I did read your posts, and I helped provide the OP the correct config. You continue to provide misguided and incorrect information about multicast.

See: https://tools.ietf.org/html/rfc5771

8.1. Assignment Guidelines

Because the SSM model essentially makes the entire multicast address
space local to the host, no IANA assignment policy is required.
Note, however, that while no additional IANA assignment is required,
addresses in the Source-Specific Multicast Block are explicitly for
use by SSM and MUST NOT be used for other purposes.

I understand the OP has a server that isn't on the Internet, but the same model applies, as it's the same technology. YOUR IMMEDIATELY UPSTREAM ROUTER IS LOCAL, THAT'S WHY IT'S IN THE SAME SUBNET!

shm0 · February 26, 2018, 2:08pm

Hmm now im not sure quite sure anymore.

why is there an altnet option then?

Defines alternate sources for multicasting and IGMP data. The
network address must be on the following format 'a.b.c.d/n'. By
default the router will accept data from sources on the same
network as configured on an interface. If the multicast source
lies on a remote network, one must define from where traffic
should be accepted.

?

Maybe no altnet option is needed in this case.

lleachii · February 26, 2018, 2:12pm

I explained this:

And yes, since the SRC subnet in this case is known and local, it can safely be omitted.
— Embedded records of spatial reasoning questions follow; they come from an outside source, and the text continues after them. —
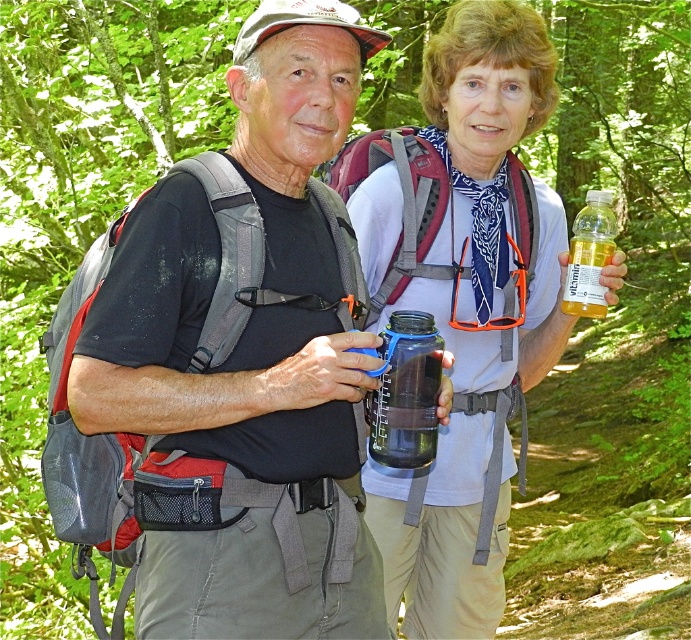
Describe the element at coordinates (406, 392) in the screenshot. I see `transparent plastic water bottle at center` at that location.

Image resolution: width=691 pixels, height=640 pixels. I want to click on transparent plastic water bottle at center, so coord(406,392).

Does point (388, 320) come behind point (612, 250)?

Yes, point (388, 320) is behind point (612, 250).

I want to click on transparent plastic water bottle at center, so click(x=406, y=392).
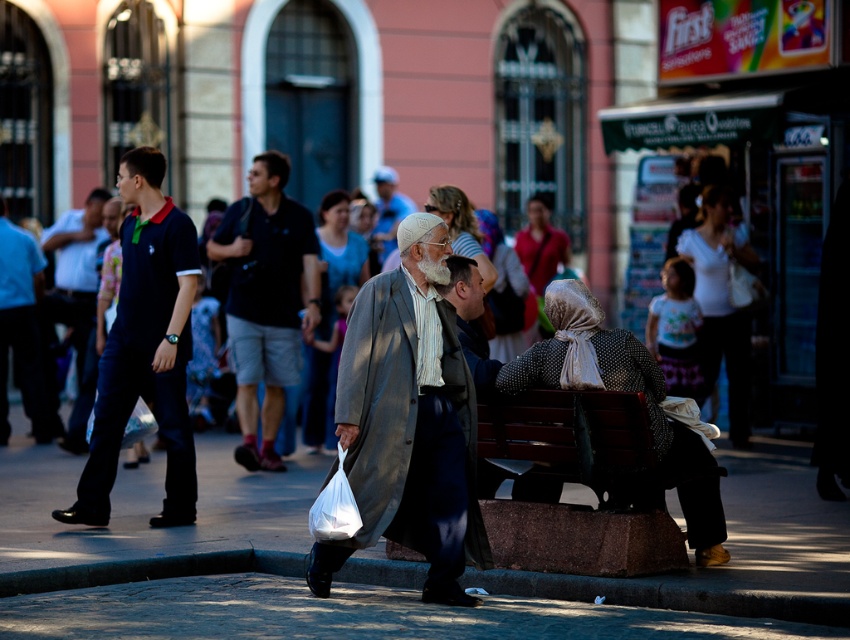
Is the position of dark blue cotton polo shirt at left less distant than that of matte gray coat at center?

Yes, it is in front of matte gray coat at center.

Is point (129, 195) positioned in front of point (319, 387)?

Yes, it is in front of point (319, 387).

Image resolution: width=850 pixels, height=640 pixels. Find the location of `dark blue cotton polo shirt at left`. dark blue cotton polo shirt at left is located at coordinates (145, 346).

Is polka dot fabric headscarf at center positioned at the back of white cotton shirt at upper right?

That is False.

Is polka dot fabric headscarf at center below white cotton shirt at upper right?

Yes, polka dot fabric headscarf at center is below white cotton shirt at upper right.

Does point (545, 340) come farther from viewer compared to point (745, 392)?

No, (545, 340) is closer to viewer.

Where is `polka dot fabric headscarf at center`? The width and height of the screenshot is (850, 640). polka dot fabric headscarf at center is located at coordinates (601, 369).

Can you confirm if smooth concrete pavement at center is thinner than dark gray coat at center?

No.

Find the location of a particular element. smooth concrete pavement at center is located at coordinates (381, 561).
I would suggest adding the WAN subnet or server /32, though.

shm0 · February 26, 2018, 2:28pm

Hmm
Sorry but i dont get this?
You say that no src ip is known.
But then this entire altnet thing makes no sense?

0.0.0.0/0 mask

https://git.openwrt.org/?p=openwrt/openwrt.git;a=blob;f=package/network/services/igmpproxy/patches/200-allow_wildcard_addr.patch;h=0dd772007a4715ef74da2c99e93b7741d0879953;hb=refs/heads/lede-17.01

lleachii · February 26, 2018, 2:28pm

It does make sence in an ISP's Autonomous System, though...where they can send the packet from any SRC IP they control...

shm0 · February 26, 2018, 2:29pm

So the src ip is known then isnt it?

lleachii · February 26, 2018, 2:30pm

Yes...in the OP's case...but the OP asked about MY config.